In the adjacent taproom, Lajoye and the soldiers discussed their forays, filling their bellies with bread and salt meat from the Toison d’Or and wine from a keg the brigands had overlooked. Some of the men vied, with lopsided grins and faltering French, for the attention of the girls.
Rand had avoided his companions since late afternoon. He was too full of unsettled emotions and half-formed decisions to act the commander. Meeting Lianna had left him as useless as an unstrung bow. One hour with her had threatened everything he’d ever believed about loving a woman. Before today, love had been a mild warmth, a comfortable, abiding glow that asked little of him.
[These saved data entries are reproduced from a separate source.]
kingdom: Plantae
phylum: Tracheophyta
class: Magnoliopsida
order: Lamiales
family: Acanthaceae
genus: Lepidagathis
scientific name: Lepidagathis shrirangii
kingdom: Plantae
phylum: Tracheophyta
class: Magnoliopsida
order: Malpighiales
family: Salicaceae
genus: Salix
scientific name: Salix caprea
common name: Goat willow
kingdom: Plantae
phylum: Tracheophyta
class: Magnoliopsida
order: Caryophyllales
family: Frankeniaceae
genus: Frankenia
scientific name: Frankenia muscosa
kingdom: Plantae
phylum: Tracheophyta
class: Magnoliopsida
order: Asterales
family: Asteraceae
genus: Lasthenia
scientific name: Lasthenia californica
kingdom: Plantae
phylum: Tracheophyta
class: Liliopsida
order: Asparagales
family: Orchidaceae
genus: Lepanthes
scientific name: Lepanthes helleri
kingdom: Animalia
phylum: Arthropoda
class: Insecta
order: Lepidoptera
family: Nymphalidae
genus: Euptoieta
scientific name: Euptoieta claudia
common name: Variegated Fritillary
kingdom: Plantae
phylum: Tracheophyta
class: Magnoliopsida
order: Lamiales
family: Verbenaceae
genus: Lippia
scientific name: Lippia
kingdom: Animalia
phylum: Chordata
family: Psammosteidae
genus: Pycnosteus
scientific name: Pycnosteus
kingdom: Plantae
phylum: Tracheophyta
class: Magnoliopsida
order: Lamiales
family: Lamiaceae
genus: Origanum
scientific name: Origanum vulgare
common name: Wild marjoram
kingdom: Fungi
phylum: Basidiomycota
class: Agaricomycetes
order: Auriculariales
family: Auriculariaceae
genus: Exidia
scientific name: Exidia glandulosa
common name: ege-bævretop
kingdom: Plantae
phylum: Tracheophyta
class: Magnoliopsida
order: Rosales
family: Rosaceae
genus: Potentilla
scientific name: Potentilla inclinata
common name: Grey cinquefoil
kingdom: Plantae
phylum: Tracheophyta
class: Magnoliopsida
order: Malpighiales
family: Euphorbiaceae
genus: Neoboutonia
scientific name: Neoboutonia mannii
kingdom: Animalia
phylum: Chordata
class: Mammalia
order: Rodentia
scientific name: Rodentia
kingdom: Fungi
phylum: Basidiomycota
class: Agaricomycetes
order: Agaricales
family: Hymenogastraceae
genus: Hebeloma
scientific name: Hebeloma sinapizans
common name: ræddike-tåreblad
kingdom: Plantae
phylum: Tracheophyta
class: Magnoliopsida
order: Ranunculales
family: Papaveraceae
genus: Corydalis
But no more.
The arrows of his feelings for the girl in the woods had inflicted a ragged wound, a heat that burned with a consuming, continuous fire. He felt open and raw, as if an enemy had stripped him of his armor, left him standing in fool’s attire.
Bypassing the taproom, he walked outside, looked around the ravaged town. Wisps of smoke climbed from a few chimneys. In the rose-gold glimmer of early evening, a woman stepped into her dooryard to call her children to table, while a group of men with their axes and scythes trudged in from the outlying fields. The town was beginning to heal from the wounds inflicted by the brigands. The woman waved to Rand, and he realized with relief that he was now looked upon with trust, not fear. An excellent development. If the Demoiselle de Bois-Long resisted his claim, he’d need to secure the town to use as a retreat position.